Jean-Louis Roux : Tenir boutique
C’est avec une fable sur le genre humain que le Théâtre du Rideau Vert poursuit sa 55e saison. Véritable conte de Noël situé dans le Budapest de l’entre-deux-guerres, La Boutique au coin de la rue met en scène le quotidien des six employés d’une petite librairie. À leur tête, le comédien chevronné JEAN-LOUIS ROUX, toujours passionné par son art après plus de 60 ans de métier.
Retiré dans une alcôve feutrée du Rideau Vert, Jean-Louis Roux confie avoir été enthousiasmé, dès la première lecture, par les personnages tout en nuances de La Boutique au coin de la rue. Voilà qui explique pourquoi il prête ces jours-ci son corps et sa voix à Matutschek, le directeur bienveillant et soucieux d’une librairie hongroise des années 30. Les Français Pierre-Olivier Scotto et Martine Feldmann assurent la mise en scène de cette adaptation (signée Évelyne Fallot et Jean-Jacques Zilbermann) du populaire film d’Ernst Lubitsch The Shop Around the Corner, une production hollywoodienne des années 40 dont le scénario avait lui-même été inspiré au grand cinéaste américain d’origine allemande par La Parfumerie, une pièce écrite au début du siècle par le Hongrois Miklos Laszlo.

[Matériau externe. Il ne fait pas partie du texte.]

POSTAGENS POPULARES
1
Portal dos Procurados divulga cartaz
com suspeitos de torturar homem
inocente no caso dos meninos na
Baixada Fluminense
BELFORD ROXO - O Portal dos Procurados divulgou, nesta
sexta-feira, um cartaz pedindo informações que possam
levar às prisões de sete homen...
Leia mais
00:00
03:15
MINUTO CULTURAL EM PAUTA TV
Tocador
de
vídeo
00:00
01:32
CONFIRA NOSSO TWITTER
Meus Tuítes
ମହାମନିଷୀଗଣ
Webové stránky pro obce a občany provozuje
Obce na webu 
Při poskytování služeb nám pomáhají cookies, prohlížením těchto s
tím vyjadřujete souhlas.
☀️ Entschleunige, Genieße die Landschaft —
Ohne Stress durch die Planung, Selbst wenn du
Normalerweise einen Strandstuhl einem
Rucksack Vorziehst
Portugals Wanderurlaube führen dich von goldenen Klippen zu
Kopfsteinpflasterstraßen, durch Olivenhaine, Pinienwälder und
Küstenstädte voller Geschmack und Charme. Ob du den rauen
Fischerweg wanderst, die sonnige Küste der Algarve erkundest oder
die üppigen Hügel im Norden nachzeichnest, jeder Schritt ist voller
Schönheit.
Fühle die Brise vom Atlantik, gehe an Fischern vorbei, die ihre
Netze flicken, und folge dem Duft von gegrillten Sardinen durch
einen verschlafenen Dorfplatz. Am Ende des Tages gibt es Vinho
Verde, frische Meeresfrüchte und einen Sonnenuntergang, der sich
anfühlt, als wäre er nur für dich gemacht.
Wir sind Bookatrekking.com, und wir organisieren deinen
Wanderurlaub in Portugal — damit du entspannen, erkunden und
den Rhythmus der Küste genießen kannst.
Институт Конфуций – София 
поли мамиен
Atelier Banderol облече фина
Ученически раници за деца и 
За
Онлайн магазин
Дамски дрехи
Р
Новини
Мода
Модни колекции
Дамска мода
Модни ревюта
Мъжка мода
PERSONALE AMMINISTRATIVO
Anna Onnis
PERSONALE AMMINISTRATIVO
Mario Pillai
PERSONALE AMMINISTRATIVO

Seul maître à bord, le patron autoritaire et bougon incarné par Jean-Louis Roux inspire crainte et admiration aux six employés qu’il dirige. Patriarche tiraillé entre le bonheur de ses "enfants" et la rentabilité de son entreprise, ses décisions vont avoir d’importantes répercussions sur le fragile équilibre de la petite boutique. "Matutschek est capable d’autant d’injustice que de générosité. J’ai de l’empathie pour lui, parce qu’il évolue tout au long de la pièce, devient plus humain et compatissant de scène en scène."
Jean-Louis Roux a volontairement refusé de visionner le film de Lubitsch. "J’évite de voir les versions cinématographiques, de peur que cela ne m’influence, en bien ou en mal d’ailleurs. Je préfère commencer à zéro pour construire un personnage." L’acteur prend beaucoup de plaisir à partager la scène avec de plus jeunes. Au fil des répétitions et de la trentaine de représentations qui ont été données de La Boutique au coin de la rue au Théâtre de la Dame Blanche à Beauport, l’été dernier, une camaraderie remarquable s’est développée. Un esprit d’équipe sûrement très utile pour interpréter une pièce qui met l’accent sur les rapports humains. "À l’instar des acteurs qui se côtoient chaque jour, les employés de cette petite entreprise sont très liés. Comme dans une famille, ils sont soumis à des rejets et à des alliances."
Fontaine de Jouvence
Le passage des années, loin de le ralentir, semble offrir à l’octogénaire une surprenante vivacité. "Je crois qu’il faut faire preuve d’une constante ouverture d’esprit dans ce métier. S’interdire certaines avenues, c’est refermer soi-même les portes." En plus de 60 ans de carrière, Jean-Louis Roux s’est mesuré, au théâtre, au cinéma et à la télévision, à plus de 200 rôles. Il a participé à la fondation et au développement de certaines de nos plus importantes institutions et associations théâtrales. Lorsqu’on l’oblige à se pencher sur ce qu’il a accompli jusqu’ici, l’homme tire un heureux bilan de ces multiples implications artistiques et politiques. "Il y a évidemment des réalisations moins réussies que d’autres, certaines ont même été des fiascos. Pourtant, de façon générale, je conserve un souvenir positif de toutes ces années. Mon seul regret est de n’être pas parvenu à augmenter le public au théâtre, demeuré, en nombre, ce qu’il était dans les années 60. Je pense qu’il faut encore travailler à créer chez nous une tradition artistique en communiquant, du primaire à l’universitaire, le plaisir presque charnel qu’il y a à recevoir une oeuvre d’art."
Que peut-on souhaiter aujourd’hui à cet auteur et témoin privilégié des plus belles pages de l’histoire du théâtre au Québec? "Il y a des personnages que j’aimerais jouer et qui ne se sont pas encore présentés. Le cinéma est un art dont la sobriété m’attire aussi beaucoup. J’aimerais en faire davantage, avec des réalisateurs qui savent diriger les acteurs et en qui je pourrais mettre toute ma confiance. Il y a aussi cette autobiographie commencée en 1997 et à laquelle je devrais donner suite. J’ai besoin de ressentir la nécessité des projets que j’entreprends. C’est cette même urgence que me communique toujours l’arrivée imminente d’un soir de première."